A partire dagli insegnamenti del Vaticano II e soprattutto di Giovanni Paolo II le religioni, in quanto tali, nella loro varietà dicono una creatività da parte di Dio che ridurla ad un solo cammino si rischierebbe di trasformare la propria religione nel proprio idolo.
Nemmeno il cristianesimo chiude tutta la potenzialità della verità di Dio; certo che per i cristiani è la via più autentica e comprensiva, ma se il cristianesimo fosse Dio allora sarebbe un idolo non un cammino a Dio.
Ciò ci deve indurre a riscoprire l’importanza e la bellezza estetica, sociale, culturale, psicologica delle tradizioni religiose tutte soprattutto ora in cui le religioni sono diventate sempre più rilevanti nelle nostre società pluraliste.
Dobbiamo riscoprire questo panorama pluralistico come una possibilità in più per diventare persone migliori: l’incontro con la differenza ci fa capire che c’è uno spazio oltre noi dove un Altro può apparire, emergere, interloquire.

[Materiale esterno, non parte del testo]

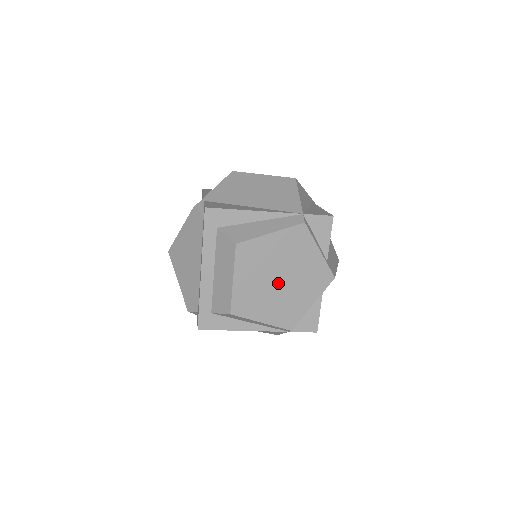
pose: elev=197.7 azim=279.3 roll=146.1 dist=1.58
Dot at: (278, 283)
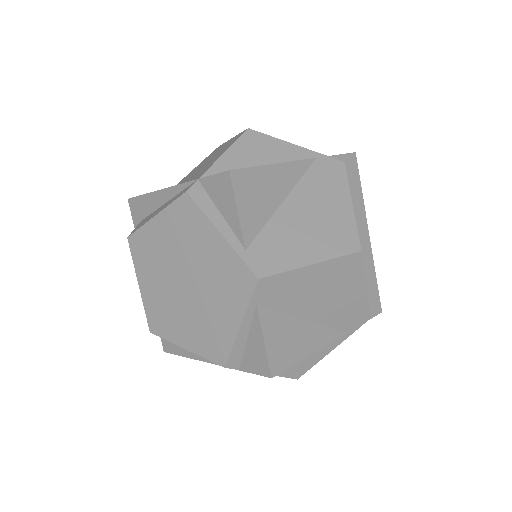
Dot at: (185, 289)
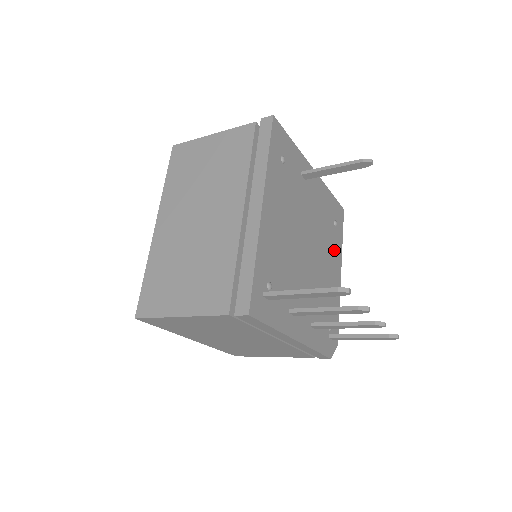
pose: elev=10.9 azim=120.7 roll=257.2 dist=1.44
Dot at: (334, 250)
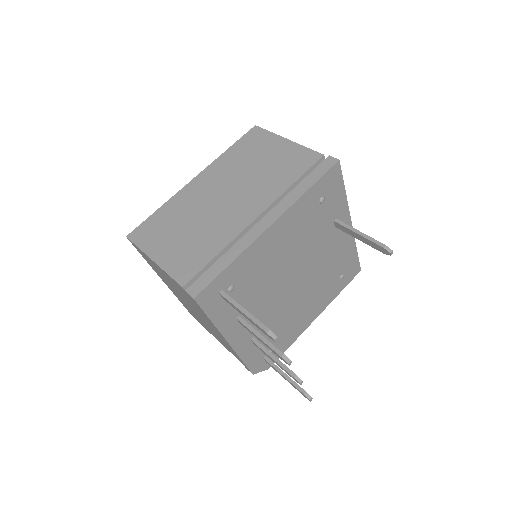
Dot at: (323, 296)
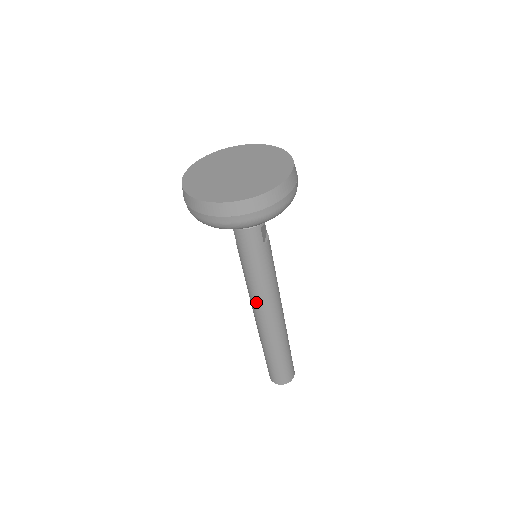
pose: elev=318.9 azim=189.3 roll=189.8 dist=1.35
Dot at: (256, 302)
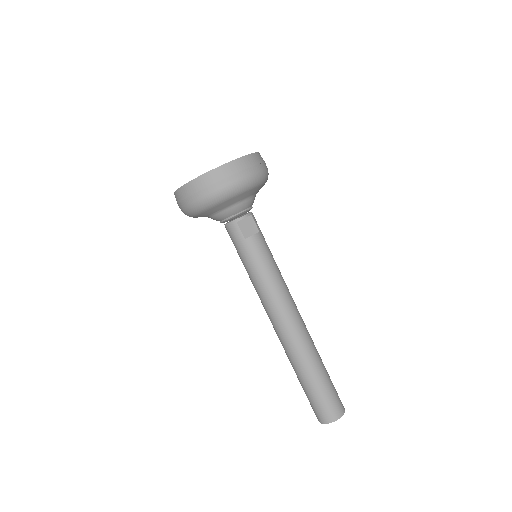
Dot at: (262, 304)
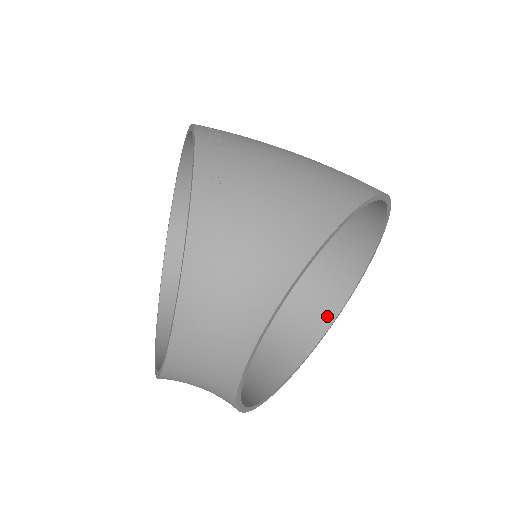
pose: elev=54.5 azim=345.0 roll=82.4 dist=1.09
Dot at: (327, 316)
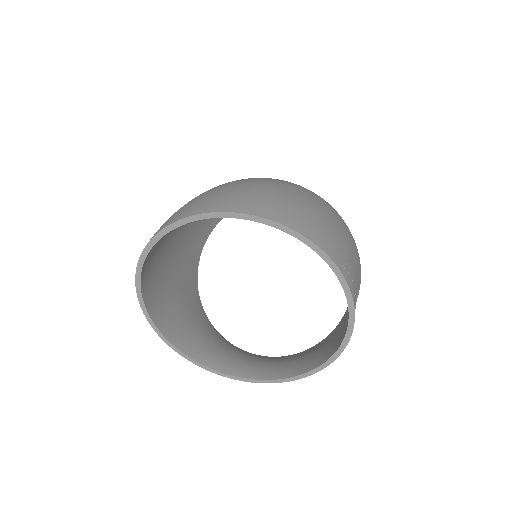
Dot at: occluded
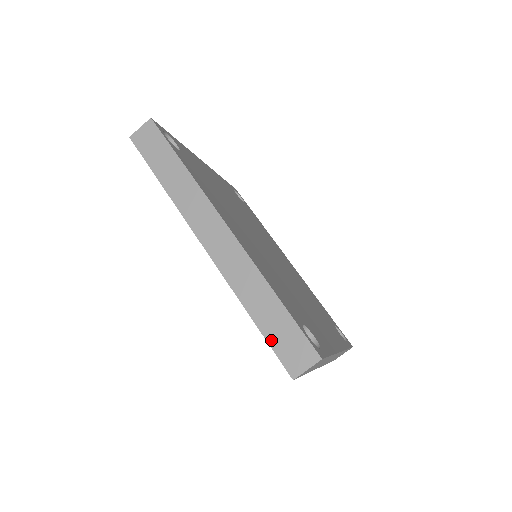
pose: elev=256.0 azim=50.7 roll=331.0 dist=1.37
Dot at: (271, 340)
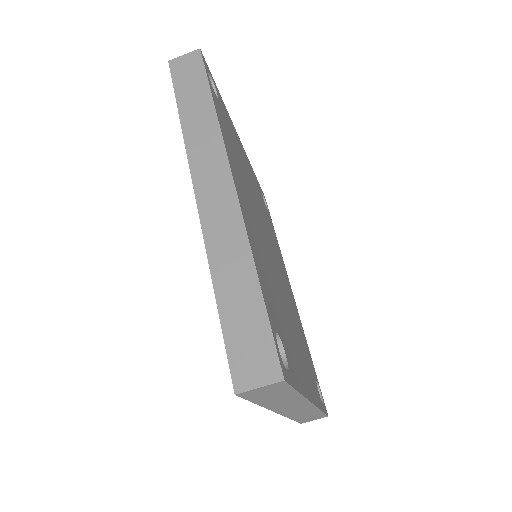
Dot at: (228, 332)
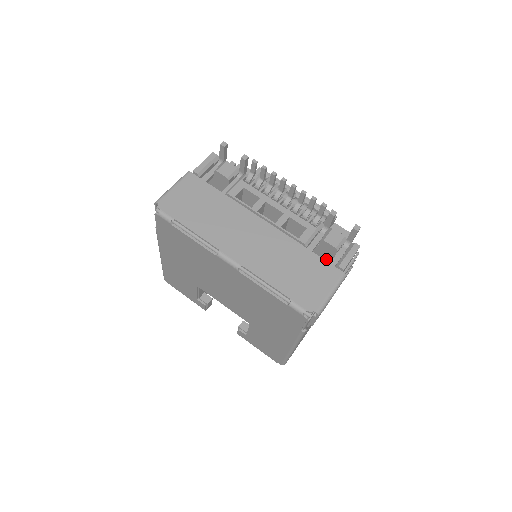
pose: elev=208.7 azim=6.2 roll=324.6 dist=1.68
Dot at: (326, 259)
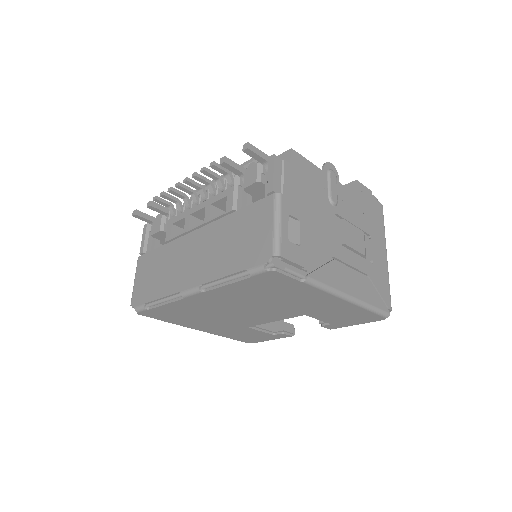
Dot at: occluded
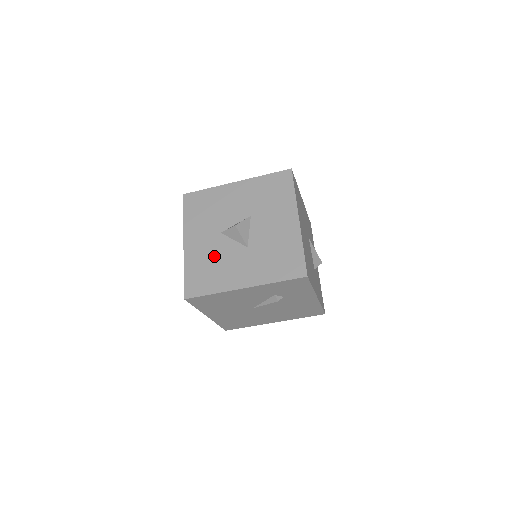
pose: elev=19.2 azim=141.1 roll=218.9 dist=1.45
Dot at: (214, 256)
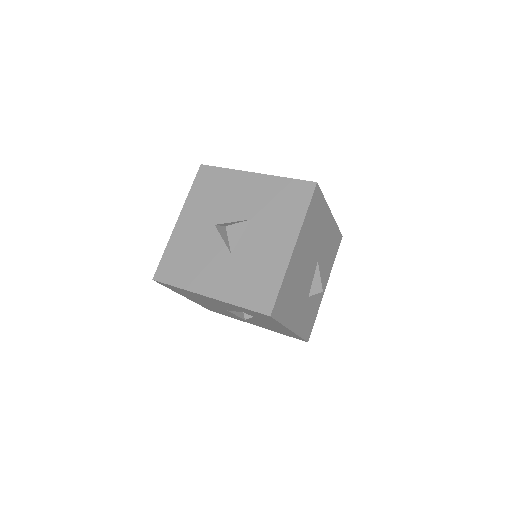
Dot at: (197, 247)
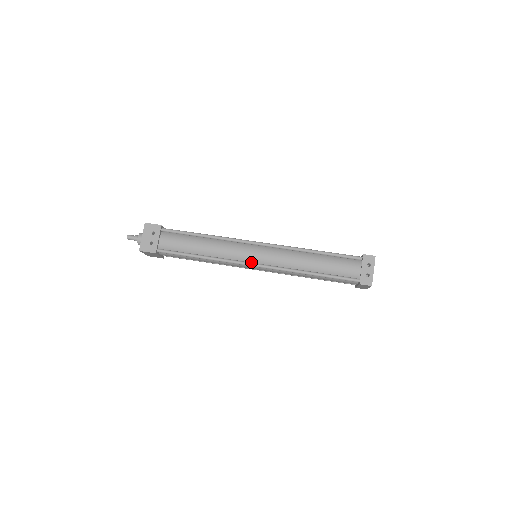
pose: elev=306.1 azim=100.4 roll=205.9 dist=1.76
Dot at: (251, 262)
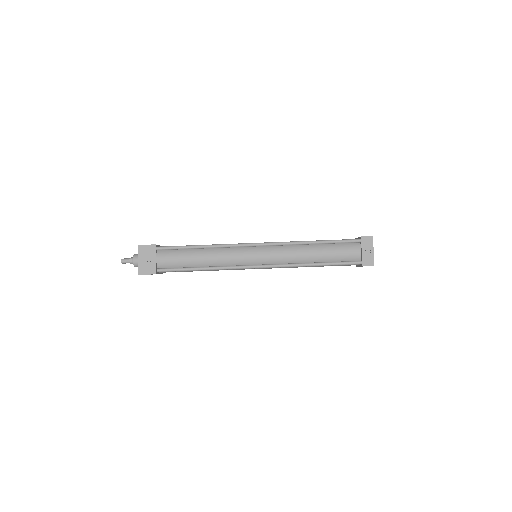
Dot at: occluded
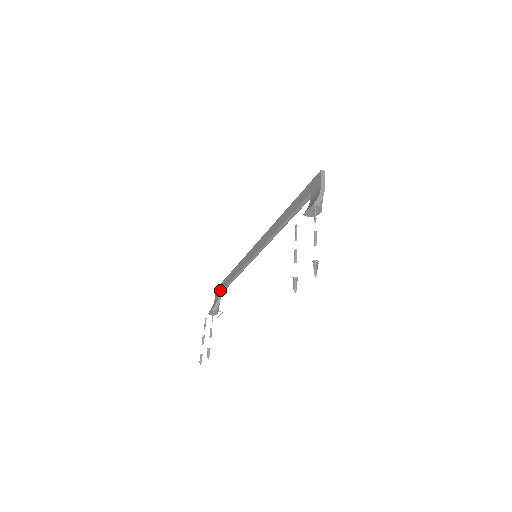
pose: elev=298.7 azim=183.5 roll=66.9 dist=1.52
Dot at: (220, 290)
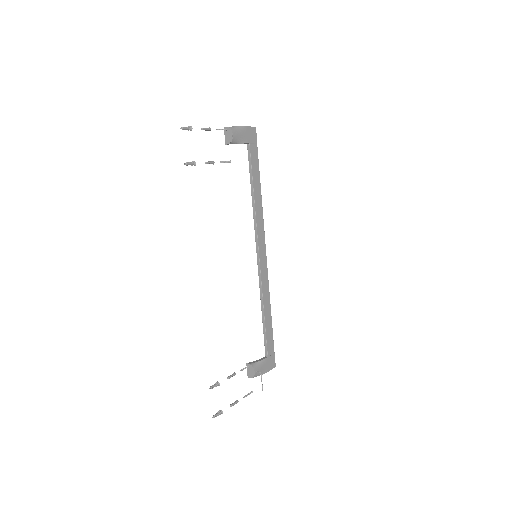
Dot at: (266, 352)
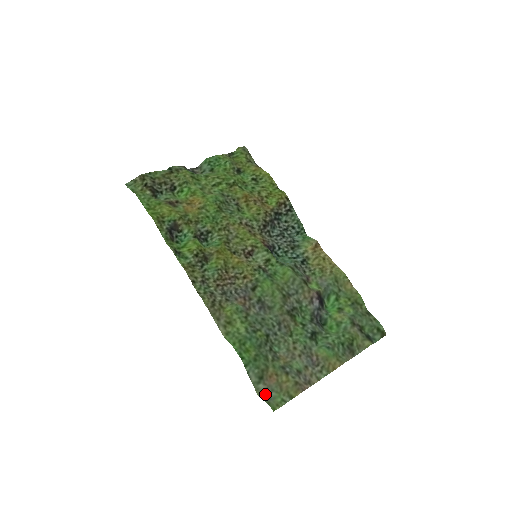
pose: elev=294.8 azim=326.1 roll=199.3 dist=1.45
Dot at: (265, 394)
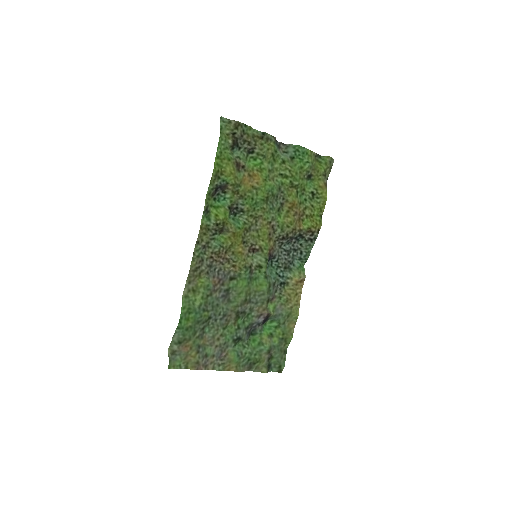
Dot at: (173, 353)
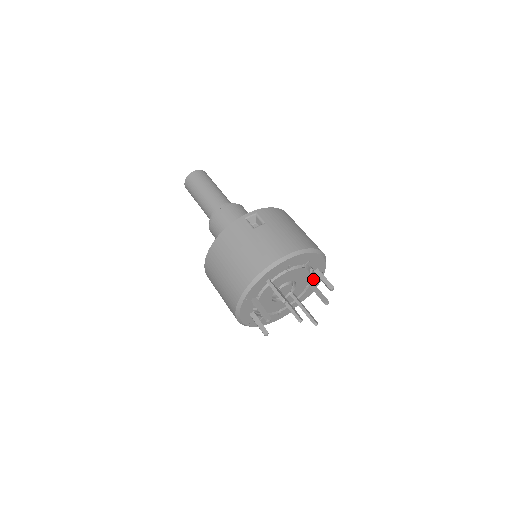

Avviandosi alla conclusione il relatore torna alla domanda iniziale sul rapporto tra religione e violenza: dopo l’11 settembre la religione è la soluzione alla violenza o ne è la causa o entrambe?
Ogni religione, di per sé, essendo una visione omnicomprensiva della realtà, tende ad avere anche una visione sociopolitica sotto l’egida della propria convinzione teologica.
Quindi la teocrazia è una caratteristica insita in tutte le fedi, cristianesimo compreso che pure è la religione della non violenza per eccellenza.
Pensiamo ai secoli passati, alla lotta per le investiture che ancora oggi, per certi versi, esiste in alcune parti del mondo, indice del fatto che tutte le Chiese sono esposte ad una visione teocratica della realtà, pur avendo tutte le religioni le risorse per accorgersi di questo meccanismo perverso e cercare di risolverlo.

In conclusione la realtà chiede sacrificio, chiede donazione; lo stesso filosofo Massimo Recalcati - ricorda il relatore - nel suo libro “contro il sacrificio”, non annulla anzi valorizza il sacrificio stesso di Cristo come la chiave più profonda per uscire dal circolo vizioso delle violenze che purtroppo attanaglia le nostre coscienze e le nostre vite.